MTV took a critical whipping and received complaints from more than 2,000 viewers about their eight hours of Live 8 coverage on July 2. Between commercials, interviews and reports from correspondents, MTV often showed only a song or two from several of the performances.

Toffler said the list of performers at each concert, held in 10 different cities, kept growing in the days leading up to the show — partly because MTV was helping organizers book acts.

"It just got bigger and bigger and we couldn't accommodate them all," he said.

At the same time, MTV had made a commitment to organizers to explain the purpose behind the concerts, and many artists wanted to be interviewed about their reasons for being there, he said. MTV's telecast stood in contrast to America Online, which offered most of the performances in their entirety.

Many of MTV's viewers weren't even alive when Pink Floyd broke up, so Toffler said he was surprised at how many wanted to see the band's reunion performance in full.

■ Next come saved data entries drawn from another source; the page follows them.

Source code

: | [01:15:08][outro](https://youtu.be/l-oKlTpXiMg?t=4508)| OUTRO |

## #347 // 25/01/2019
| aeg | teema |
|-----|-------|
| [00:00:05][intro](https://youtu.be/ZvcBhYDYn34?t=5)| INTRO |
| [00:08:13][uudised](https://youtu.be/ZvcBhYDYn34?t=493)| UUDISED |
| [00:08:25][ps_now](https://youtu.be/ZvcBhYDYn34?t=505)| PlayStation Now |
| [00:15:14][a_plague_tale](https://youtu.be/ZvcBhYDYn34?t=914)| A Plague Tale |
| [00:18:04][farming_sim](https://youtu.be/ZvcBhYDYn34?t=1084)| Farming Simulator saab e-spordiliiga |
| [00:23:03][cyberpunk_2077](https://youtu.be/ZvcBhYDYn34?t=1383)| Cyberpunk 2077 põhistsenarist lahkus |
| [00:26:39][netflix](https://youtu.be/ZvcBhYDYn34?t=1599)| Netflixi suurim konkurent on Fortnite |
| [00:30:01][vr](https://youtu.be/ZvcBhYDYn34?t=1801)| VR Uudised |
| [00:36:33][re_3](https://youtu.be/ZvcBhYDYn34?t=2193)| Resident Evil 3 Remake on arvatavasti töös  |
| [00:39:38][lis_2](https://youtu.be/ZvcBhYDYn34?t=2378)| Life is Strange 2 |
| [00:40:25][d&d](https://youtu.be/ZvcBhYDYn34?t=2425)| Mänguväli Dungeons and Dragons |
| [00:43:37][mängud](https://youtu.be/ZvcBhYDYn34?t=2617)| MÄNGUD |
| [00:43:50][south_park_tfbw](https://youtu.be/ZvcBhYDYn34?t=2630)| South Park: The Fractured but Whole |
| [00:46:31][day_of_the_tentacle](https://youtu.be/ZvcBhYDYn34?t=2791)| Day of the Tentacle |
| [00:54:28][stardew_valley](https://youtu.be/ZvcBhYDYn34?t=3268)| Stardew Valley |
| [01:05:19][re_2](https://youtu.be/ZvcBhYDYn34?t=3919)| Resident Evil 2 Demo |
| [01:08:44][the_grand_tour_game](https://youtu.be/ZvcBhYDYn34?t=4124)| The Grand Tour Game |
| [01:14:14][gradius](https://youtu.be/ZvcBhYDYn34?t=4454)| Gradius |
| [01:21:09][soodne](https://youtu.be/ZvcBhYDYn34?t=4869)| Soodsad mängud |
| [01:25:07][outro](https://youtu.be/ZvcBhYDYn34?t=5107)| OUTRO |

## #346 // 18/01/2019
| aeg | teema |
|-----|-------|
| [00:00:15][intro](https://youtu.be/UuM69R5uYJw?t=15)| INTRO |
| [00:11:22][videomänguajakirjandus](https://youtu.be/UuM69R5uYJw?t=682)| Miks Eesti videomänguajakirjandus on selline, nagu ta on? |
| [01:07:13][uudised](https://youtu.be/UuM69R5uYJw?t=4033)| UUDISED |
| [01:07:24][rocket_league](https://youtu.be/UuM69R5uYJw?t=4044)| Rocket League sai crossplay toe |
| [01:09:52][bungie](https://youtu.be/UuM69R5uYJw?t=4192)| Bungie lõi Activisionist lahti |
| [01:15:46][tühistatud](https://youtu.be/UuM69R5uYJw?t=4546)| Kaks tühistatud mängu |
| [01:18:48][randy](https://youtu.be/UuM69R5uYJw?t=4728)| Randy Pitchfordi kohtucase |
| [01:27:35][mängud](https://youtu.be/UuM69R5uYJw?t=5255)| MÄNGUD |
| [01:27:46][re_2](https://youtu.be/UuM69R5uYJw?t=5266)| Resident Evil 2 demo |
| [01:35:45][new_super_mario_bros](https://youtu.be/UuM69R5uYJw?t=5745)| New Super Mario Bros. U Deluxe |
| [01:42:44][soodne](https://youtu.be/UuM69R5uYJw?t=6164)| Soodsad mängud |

As the complaints flooded in, Toffler said he contacted Live 8 organizers on Wednesday to see if some of the performances could be rerun.

VH1 will air selected performances between 10 a.m. and 3 p.m. EDT/PDT, featuring artists more popular with its older audience: Rob Thomas, Sting, the Dave Matthews Band and Maroon 5, for example. MTV will show performances between 3 p.m. and 8 p.m., featuring Linkin Park & Jay Z, the Killers, Kanye West and Green Day.

Both networks will air U2, Pink Floyd, Coldplay, Paul McCartney and Orchestra Baobab. The full list of performers became available Friday on the networks' Web sites.

After the performances, MTV will air a 30-minute special, "Live 8: Next Steps," with news reports on the concerts and the G8 summit.

ABC has probably seen all it wants of Live 8, however. Its two-hour concert special July 2 was seen by fewer than 3 million people, a smaller audience than even coverage of the rain delay of the Daytona 400 on NBC.